In an effort to help urologists better understand the early stages of kidney disease, University of Texas at Dallas scientists are currently experimenting with some very innovative techniques.

Dr. Jie Zheng, associate professor of chemistry and biochemistry at UT Dallas, is using tiny gold nanoparticles combined with a technique called in vivo near-infrared fluorescence imaging to study early-stage kidney disease in a live animal model.

It is estimated that roughly 10 percent of adults in the U.S. may have chronic kidney disease. This is a scary reality, as kidney disease is often dubbed “the silent killer,” and usually worsens before anything can be done.

A Golden Solution

Noninvasive in vivo near-infrared fluorescence is inexpensive and used by many in laboratories.
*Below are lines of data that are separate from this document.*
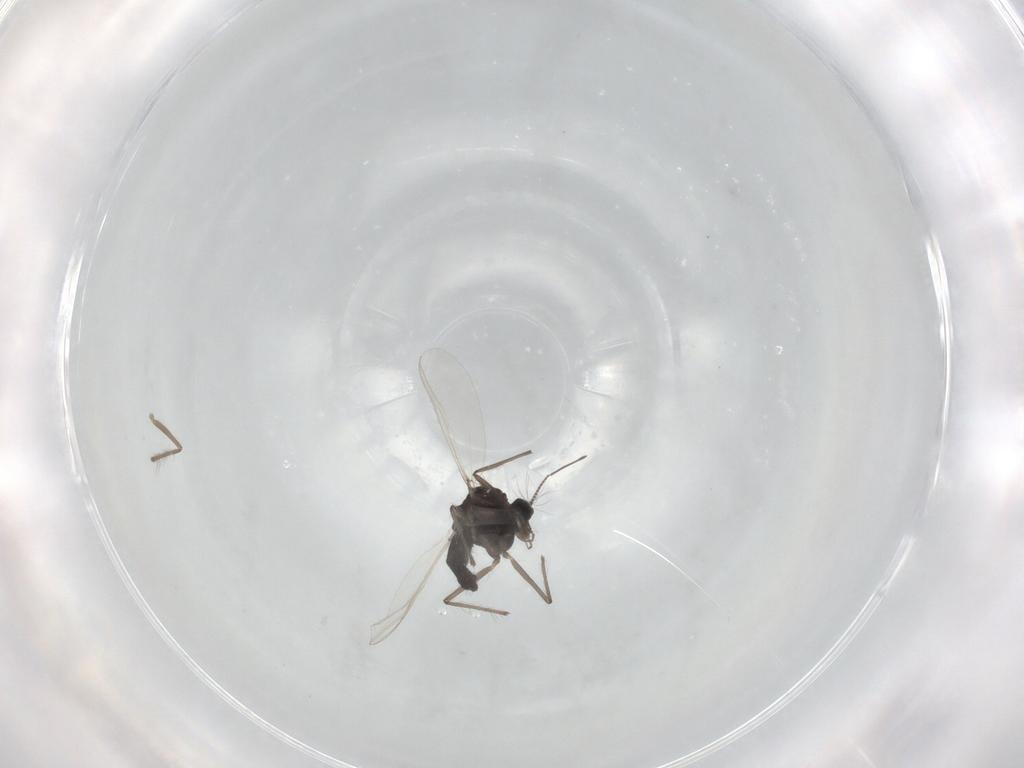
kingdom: Animalia
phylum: Arthropoda
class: Insecta
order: Diptera
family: Chironomidae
The way it works is pretty amazing.

First, a fluorescent organic dye is introduced into the subject, which is then exposed to an external source of invisible near-infrared light that can penetrate the skin. When the light reaches the dye, the dye displays a light of a different wavelength, which is then transmitted by a camera. This technique helps facilitate and inform eventual clinical investigations of disease in humans.

However, this technique has proven difficult for preclinical kidney disease studies because organic dyes don’t produce an adequate contrast in the kidneys. But Zheng and his colleagues have since figured out a way for it to work, and the key is tiny gold nanoparticles less than six nanometers in size, which are just miniscule enough to clear completely out of the kidney through urination.

To take it a step further, Zheng has also discovered that the tendency of the nontoxic gold nanoparticles to remain in the body longer than other fluorescent dyes can prove beneficial once it’s time for surgery. As Zheng puts it, the problem with the current dye used by surgeons is that it dissipates faster, requiring surgeons to keep injecting dye into the patient. Zheng believes that in the future, the gold nanoparticles could help surgeons improve their accuracy in fluorescence-guided surgery.


Discuss how long it will likely take for this technique to truly be implemented.

Research what causes kidney disease, then discuss ways to prevent the disease.